→ WHAT YOU WILL DO
A - In the essay on Oliver Twist, what reason did the writer's father give for reading the newspaper completely every day?
B - Copy the essay on Oliver Twist word for word from "I am perplexed" to "with the Good.".
C - Write the next part of the essay on Oliver Twist, picking up right after its final sentence.

→ SELECTION
- - - -

My dad read the newspaper completely, every day, and when I asked him why, he said simply, “because sometimes the good guys win.” Even more than the “little guy,” my dad taught me to root for these guys who solve problems, resolve conflict and create positive change. His response to the other guys--driven by self-interest, who lack charity or simply don’t care--was, to say the least, disappointment. To keep things simple, I call those guys bad. I recently re-read Oliver Twist and have enjoyed again that Dickens, too, keeps it simple. Oliver and his helpers are good, the crooks are bad and Nancy the prostitute tries to be good but can’t. In our interesting times, I think about the good-evil dichotomy almost every day, and, for me, Dickens’s decision to present it without beating about the bush, keeps hope alive.
It’s sad to me, though, that the concept is hard to even talk about. There’s certainly no consensus on it. If we all agreed that goodness needs to flourish and ego-driven self-interest to diminish, the argument would be over, but no such luck. So, for this article, I’ll concentrate on the manageable topic of Dickens’s unabashed advocacy of the good and the surprisingly continuous debate among readers and critics about whether he went too far. To me, it is simple: he loved goodness. But, for others, his portrayal of the good guys is foolish. In his 1841 Preface to Twist, he defends his choice to present the dichotomy without shading: “I have yet to learn that a lesson of the purest good may not be drawn from the vilest evil.” But critics still insist he should have weighed his good guys down with ambivalence to make them more like us (or like them). But I disagree, and I bet Dickens would too. A decent deed, a ready smile and optimism are great things, and each of us know people who put them together regularly. These are the Dickensian good guys among us. They work hard to turn their ambivalence, even their pain, on its ear so they can be useful and make a positive difference.
I am perplexed about why presenting good and evil in a simple wayóright/wrong--makes people squirm. In the Introduction to my Barnes and Noble Edition, the noted critic, Dr. Jill Muller, admits that she “turns the pages impatiently when forced to stay too long” (xxviii) with the good characters, and then she adds insult to injury by dismissing the prostitute Nancy as “colorless” (xvi); poor Nancy who drinks hard, is able to poignantly describe her own moral confusion and, for all her trouble, is bludgeoned to death by her boyfriend for merely flirting with the Good.

- - - -

→ MATERIAL PROVIDED
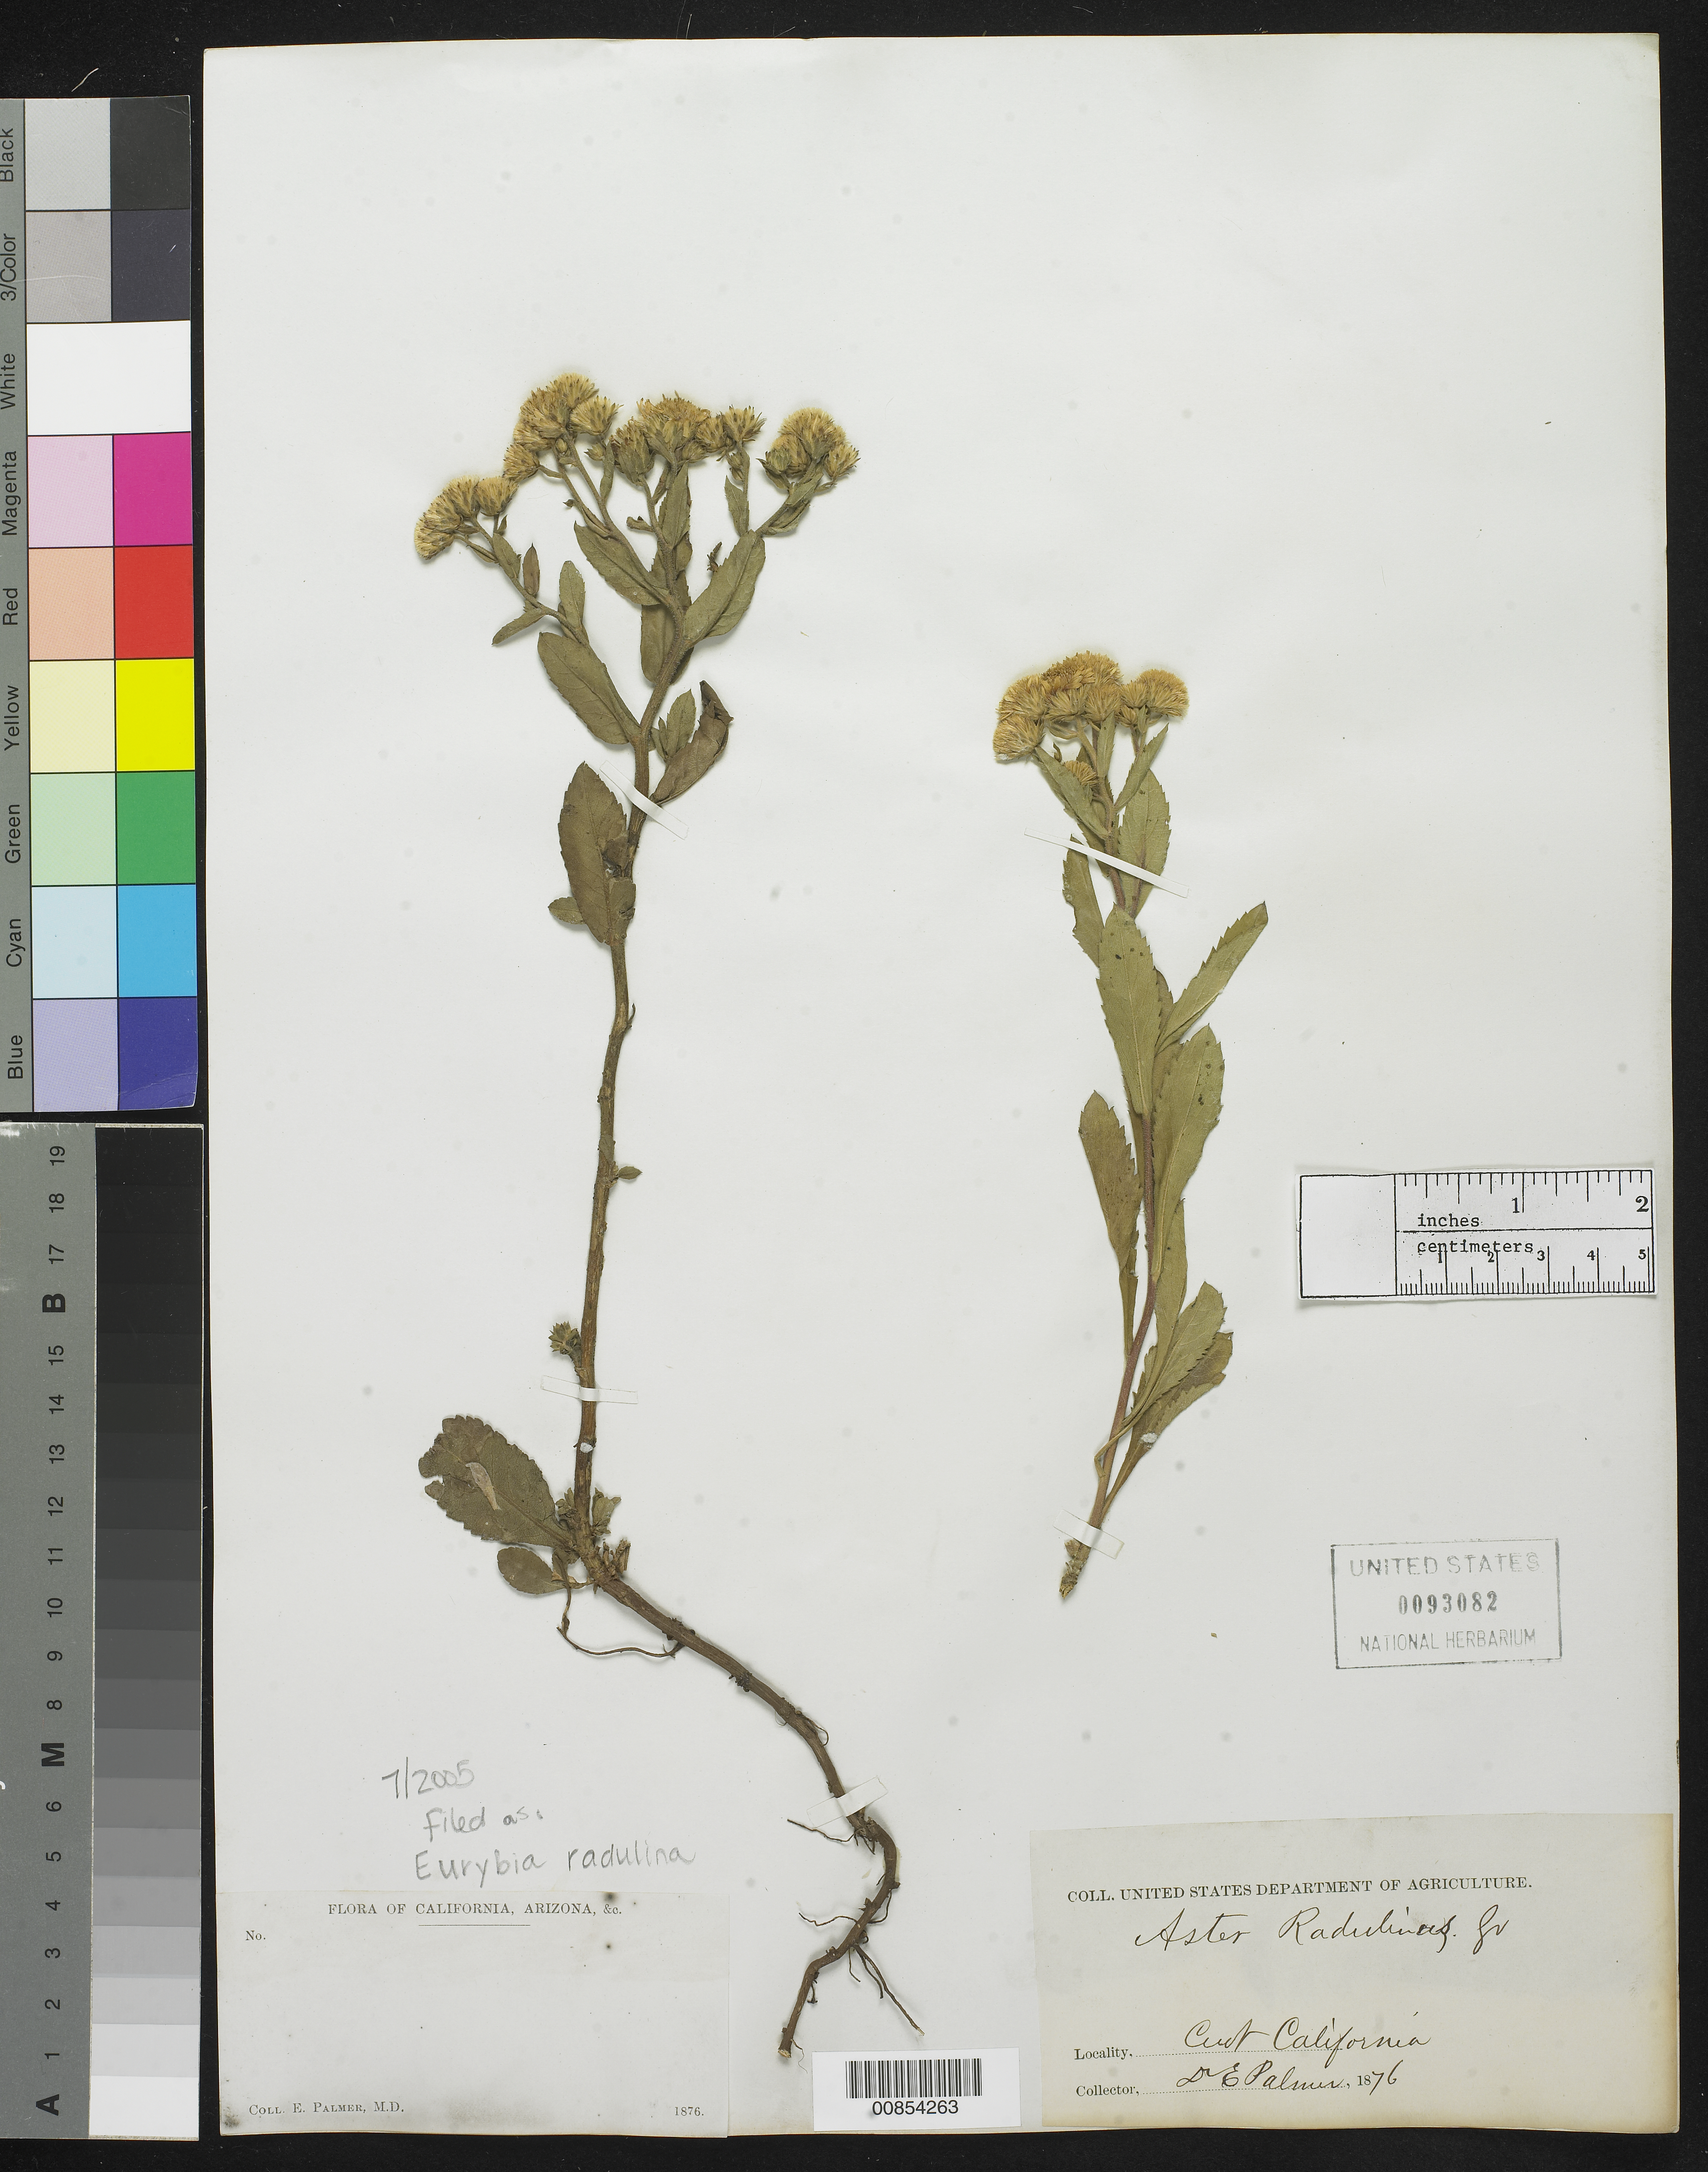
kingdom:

- - - -

→ ANSWER SET
A - Because sometimes the good guys win.

B -
I am perplexed about why presenting good and evil in a simple wayóright/wrong--makes people squirm. In the Introduction to my Barnes and Noble Edition, the noted critic, Dr. Jill Muller, admits that she “turns the pages impatiently when forced to stay too long” (xxviii) with the good characters, and then she adds insult to injury by dismissing the prostitute Nancy as “colorless” (xvi); poor Nancy who drinks hard, is able to poignantly describe her own moral confusion and, for all her trouble, is bludgeoned to death by her boyfriend for merely flirting with the Good.

C -
As he matured, of course Dickens brought a more philosophical understanding to the question of why goodness is so difficult for us to maintain or even appreciate, but Oliver Twist is just his second novel, and his object is specifically to save Oliver from a life driven by ego and self-interest and deliver him safely to the good guys. To nail the difficulty of this, he surrounds the kid with meanness. Almost from top to bottom, Oliver’s London is driven by selfishness, and to see it, just need to follow the money. In one sector of the society, the system trains workhouse and poor-farm employees to treat Oliver as an insignificant data point in a problematic mass, the poor, and because he is illegitimate, as close to being non-human. In another neighborhood, the criminals, Oliver’s first teachers, bond together in informal corporations to systematize their larceny and wax eloquently on the immoral life: “Every man's his own friend,” Fagin tells his people. “He hasn't as good a one as himself anywhere. Some conjurers say that number three is the magic number, and some say number seven. It's neither, my friend, neither. It's number one” (Ch. 43, p. 373). Clear enough, he’s selfish. But Fagin’s bad guys are so interesting, forever conniving and throwing out one-liners to joke away their fear of the gallows, that readers become overly infatuated with them. Dr. Muller herself gloats over the possibility that Dickens must secretly be “of the Devil’s party without knowing it” (xxix), easily excusing the bad guys’ routine lying and violence. I would counter that the good guys who look out for fairness are as meticulous about being decent as the crooks are about ripping people off. They put a lot of work into being optimistic. Yet for them as for Dickens, it is not easy to break through the mind-set that the party of the devil predominates.
I hope this critical habit of praising Oliver Twist’s portraits of immorality does not keep people from seeing the novel’s other achievement, Dickens’s plot to lead Oliver to safety through London’s immoral maze. This is an unheralded act of passionate imagination. The boy’s entire adventure must have appeared to Dickens in a vision because there is no record of an outline, and after each monthly installment came out, he had no chance to revise but had push on with Oliver towards a world of good through a labyrinth of crazy coincidences and incredible moments of luck. I believe the main reason Oliver Twist has sold millions and been imitated endlessly is because, in the end, Oliver finds his Victorian Shangri-La outside the city where he can be mentored towards responsible adulthood by Rose, Brownlow and friends. This is the phenomenon that ensures the book’s popularity: that at the end we are rewarded with nourishing energy not because we suspended our disbelief but because we learned to believe.
The Plot of Extraordinary Events
Dickens’s vision here is his trademark blend: realism, fairy tale, Christianity and plain hope. Some call the ending sentimental, others call it brave: a small heaven on earth in the countryside, just slightly beyond social reality. The coincidences that pass Oliver to this safe place are uniquely Dickensian and impress us with how few degrees of separation there are between his Londoners and, perhaps, between all of us. Upon completion, we feel that when families are rebuilt and reputations restored, the materials for a loving society are present anywhere.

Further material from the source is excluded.